What the exercise asks | All of the data that follows is to be printed exactly, without pictures.

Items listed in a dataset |
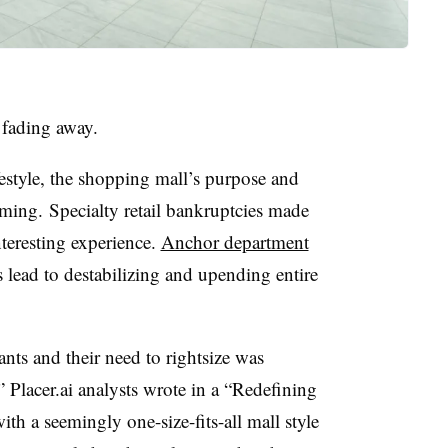
s fading away.
estyle, the shopping mall’s purpose and
ming. Specialty retail bankruptcies made
nteresting experience.
Anchor department
 lead to destabilizing and upending entire
nts and their need to rightsize was
 Placer.ai analysts wrote in a “Redefining
th a seemingly one-size-fits-all mall style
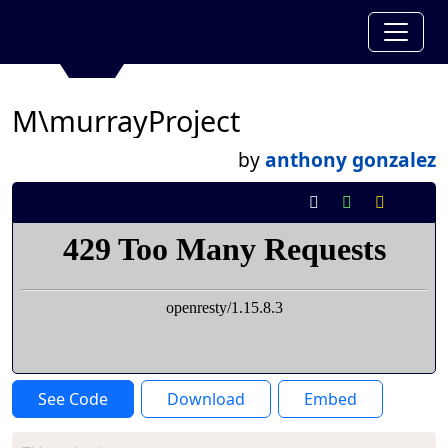
M\murrayProject
by
anthony gonzalez
See Code
Download
Embed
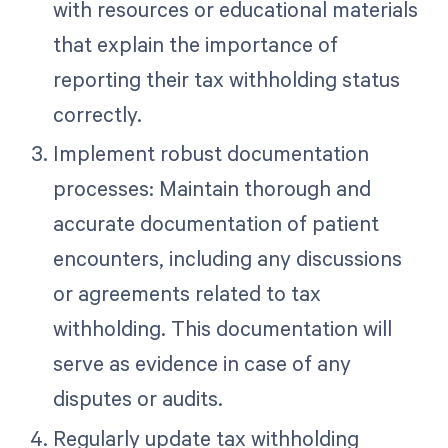
with resources or educational materials
that explain the importance of
reporting their tax withholding status
correctly.
Implement robust documentation
processes: Maintain thorough and
accurate documentation of patient
encounters, including any discussions
or agreements related to tax
withholding. This documentation will
serve as evidence in case of any
disputes or audits.
Regularly update tax withholding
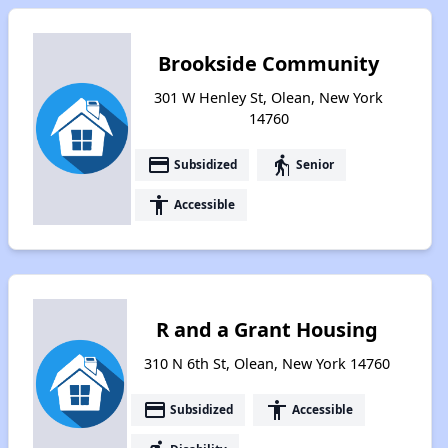
Brookside Community
301 W Henley St, Olean, New York
14760
payment
elderly
Subsidized
Senior
accessibility
Accessible
R and a Grant Housing
310 N 6th St, Olean, New York 14760
payment
accessibility
Subsidized
Accessible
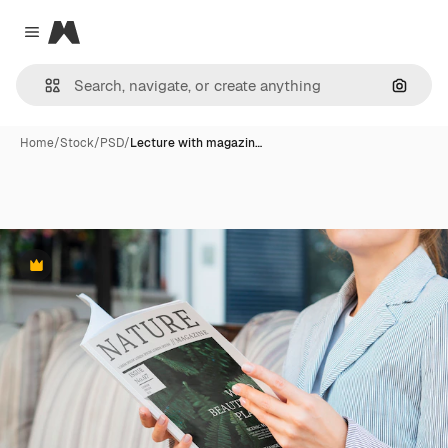
Magnific
Close menu
Search
Home
/
Stock
/
PSD
/
Lecture with magazin…
Premium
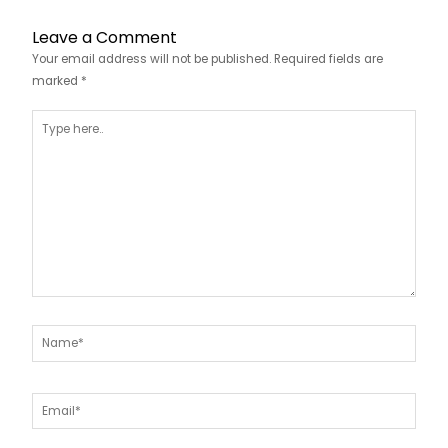
Leave a Comment
Your email address will not be published.
Required fields are
marked
*
Type
here..
Name*
Email*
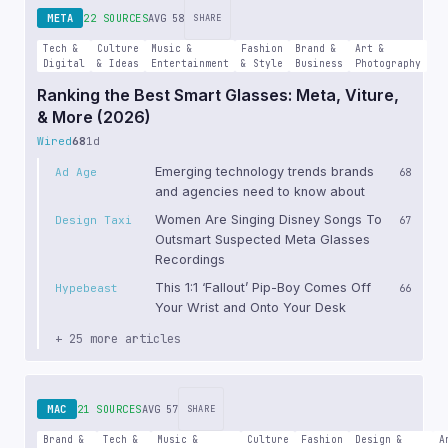
META
22 SOURCES
AVG 58
SHARE
Tech &
Culture
Music &
Fashion
Brand &
Art &
Digital
& Ideas
Entertainment
& Style
Business
Photography
Ranking the Best Smart Glasses: Meta, Viture,
& More (2026)
Wired
68
1d
Emerging technology trends brands
Ad Age
68
and agencies need to know about
Women Are Singing Disney Songs To
Design Taxi
67
Outsmart Suspected Meta Glasses
Recordings
This 1:1 ‘Fallout’ Pip-Boy Comes Off
Hypebeast
66
Your Wrist and Onto Your Desk
+ 25 more articles
MAC
21 SOURCES
AVG 57
SHARE
Brand &
Tech &
Music &
Culture
Fashion
Design &
A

Answer section |
s fading away.
estyle, the shopping mall’s purpose and
ming. Specialty retail bankruptcies made
nteresting experience.
Anchor department
 lead to destabilizing and upending entire
nts and their need to rightsize was
 Placer.ai analysts wrote in a “Redefining
th a seemingly one-size-fits-all mall style
M\murrayProject
by
anthony gonzalez
See Code
Download
Embed
with resources or educational materials
that explain the importance of
reporting their tax withholding status
correctly.
Implement robust documentation
processes: Maintain thorough and
accurate documentation of patient
encounters, including any discussions
or agreements related to tax
withholding. This documentation will
serve as evidence in case of any
disputes or audits.
Regularly update tax withholding
Brookside Community
301 W Henley St, Olean, New York
14760
payment
elderly
Subsidized
Senior
accessibility
Accessible
R and a Grant Housing
310 N 6th St, Olean, New York 14760
payment
accessibility
Subsidized
Accessible
Magnific
Close menu
Search
Home
/
Stock
/
PSD
/
Lecture with magazin…
Premium
Leave a Comment
Your email address will not be published.
Required fields are
marked
*
Type
here..
Name*
Email*
META
22 SOURCES
AVG 58
SHARE
Tech &
Culture
Music &
Fashion
Brand &
Art &
Digital
& Ideas
Entertainment
& Style
Business
Photography
Ranking the Best Smart Glasses: Meta, Viture,
& More (2026)
Wired
68
1d
Emerging technology trends brands
Ad Age
68
and agencies need to know about
Women Are Singing Disney Songs To
Design Taxi
67
Outsmart Suspected Meta Glasses
Recordings
This 1:1 ‘Fallout’ Pip-Boy Comes Off
Hypebeast
66
Your Wrist and Onto Your Desk
+ 25 more articles
MAC
21 SOURCES
AVG 57
SHARE
Brand &
Tech &
Music &
Culture
Fashion
Design &
A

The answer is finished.